Après des études supérieures à Lille, Jacques CITERNE est nommé en 1980 Professeur des Universités à l’Institut National des Sciences Appliquées de Rennes. Il y crée en 1981 le Laboratoire Composants & Systèmes pour Télécommunications (LCST) qui allait devenir l’Institut d’Électronique et de Télécommunications de Rennes. En 2000, il participe au CNRS, comme Directeur Scientifique Adjoint, à la création du Département STIC.

Ses activités de recherches s’orientent dès 1973 vers l’application de l’électromagnétisme aux circuits (Lille) et aux antennes (Rennes) micro-ondes. Ses contributions scientifiques majeures sont un modèle « analytique » pour la micro-fente (1975), la description du continuum de modes rayonnés sur une  micro-fente (1985) une « virtualisation » de la caractérisation des composants actifs et passifs sur analyseur de réseau automatique (1990) et une « promotion » réaliste du couplage électromagnétique pour les alimentations d’antennes plates (1988). Dès 1984, il expérimente en vraie grandeur les techniques de communication par étalement de spectre sur canaux réels très perturbés anticipant le succès de l’AMRC dans les futurs réseaux de mobiles.

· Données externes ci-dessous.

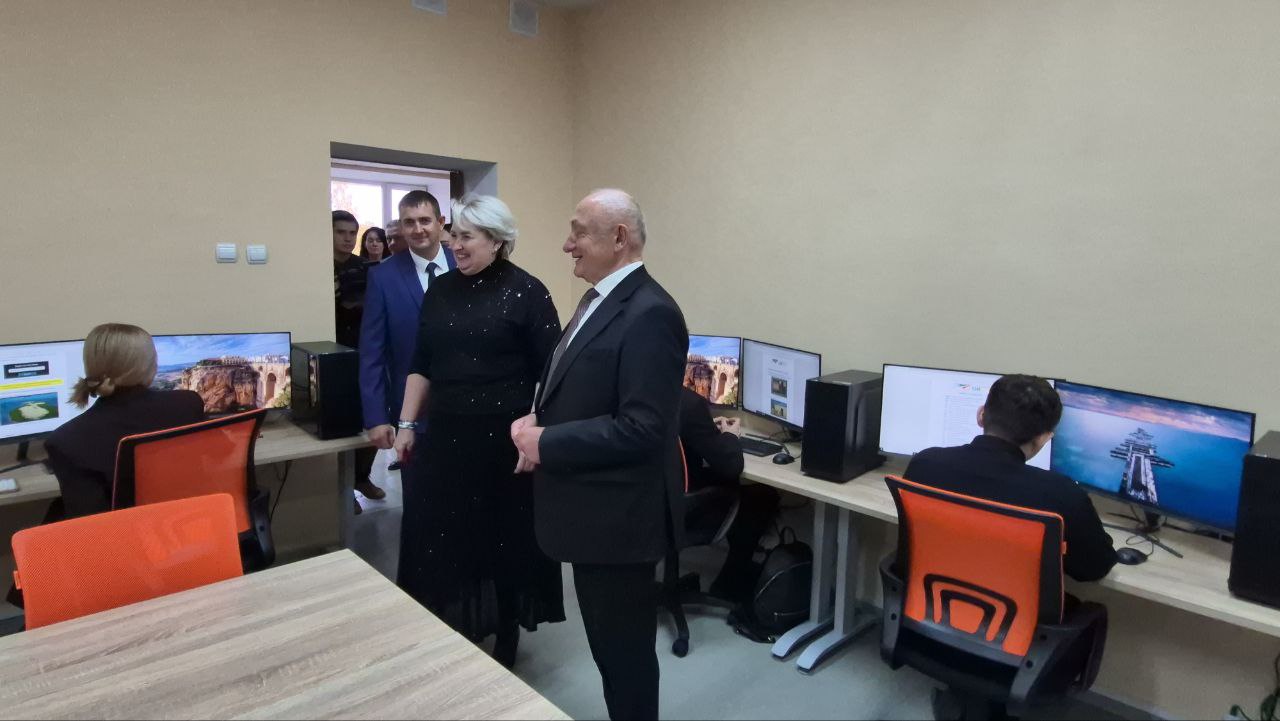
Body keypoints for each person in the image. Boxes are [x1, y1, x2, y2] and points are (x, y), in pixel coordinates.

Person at [512, 189, 687, 721]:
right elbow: (583, 389)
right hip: (591, 514)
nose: (567, 245)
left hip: (619, 526)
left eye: (579, 233)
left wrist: (547, 443)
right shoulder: (598, 301)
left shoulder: (651, 313)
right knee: (610, 654)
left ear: (619, 238)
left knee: (624, 660)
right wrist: (537, 418)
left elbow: (642, 428)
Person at [392, 194, 564, 668]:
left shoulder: (527, 292)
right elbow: (421, 363)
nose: (456, 244)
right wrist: (406, 423)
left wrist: (536, 429)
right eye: (455, 235)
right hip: (447, 438)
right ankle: (453, 622)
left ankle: (505, 630)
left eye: (467, 236)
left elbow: (551, 374)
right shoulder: (441, 290)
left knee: (501, 541)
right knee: (445, 537)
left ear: (497, 240)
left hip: (504, 444)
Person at [903, 374, 1117, 720]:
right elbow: (1093, 568)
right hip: (1018, 644)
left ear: (981, 415)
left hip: (934, 621)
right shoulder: (1061, 494)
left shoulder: (925, 465)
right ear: (1044, 438)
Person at [44, 323, 206, 519]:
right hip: (188, 521)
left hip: (123, 535)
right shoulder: (188, 404)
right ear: (150, 366)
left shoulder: (65, 440)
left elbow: (88, 522)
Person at [359, 191, 455, 494]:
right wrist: (376, 417)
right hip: (413, 415)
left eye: (425, 220)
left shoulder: (465, 263)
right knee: (419, 500)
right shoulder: (383, 277)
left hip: (468, 406)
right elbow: (372, 353)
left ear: (440, 222)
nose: (418, 229)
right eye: (409, 222)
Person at [677, 387, 780, 603]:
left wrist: (704, 427)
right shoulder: (690, 404)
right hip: (686, 512)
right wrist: (730, 436)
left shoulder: (640, 395)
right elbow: (731, 466)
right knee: (762, 498)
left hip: (650, 505)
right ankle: (729, 585)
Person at [332, 210, 384, 510]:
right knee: (341, 424)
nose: (348, 238)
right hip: (332, 354)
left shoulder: (366, 268)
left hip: (364, 350)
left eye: (352, 233)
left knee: (372, 418)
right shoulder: (317, 266)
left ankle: (361, 477)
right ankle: (343, 491)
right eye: (341, 232)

Dans le domaine de l’électromagnétisme appliqué aux composants micro-ondes intégrés, il est co-fondateur en 1988 de la Société IPSIS qui commercialisa jusqu’en 2000 le logiciel SAPHIR. Dans celui des communications numériques, il est aussi co-fondateur en 1992 de la société ST2E qui fut la première Société française à commercialiser des ASICs à étalement de spectre (1993) et aussi des simulateurs temporels de canaux radio-mobiles pour l’évaluation de performances (1995).

Hommage au Professeur Michel-Yves Bernard (1927-2005) lors des Journées scientifiques 2006

Michel-Yves BERNARD, agrégé de Physique, enseigne d ‘abord au Lycée de  Limoges puis au Lycée Chaptal. Simultanément il obtient son doctorat sous la direction du Professeur GRIVET  avec des travaux sur la « mécanique des particules chargées dans les champs électrostatiques » et le prix Giral-Baral attribué par l’Académie des Sciences. Il est ensuite chargé de cours à l’École Normale Supérieure de Saint-Cloud puis Maître de conférences à Caen avant d’être détaché à l’Institut National des Sciences et Techniques Nucléaires puis nommé professeur au CNAM, titulaire de la Chaire de Radioélectricité Générale où il enseigne et dirige une équipe de recherche pendant trente deux ans.

Comme conseiller au Ministère il a été à l’origine de la création des Instituts Universitaires de Technologie. Il est co-fondateur du club EEA (Électronique, Électrotechnique et Automatisme) qui a permis d’harmoniser les enseignements de ces disciplines dans les Universités et un des principaux initiateurs de l’ESCPI (Ecole Supérieure de Conception et de Production Industrielle).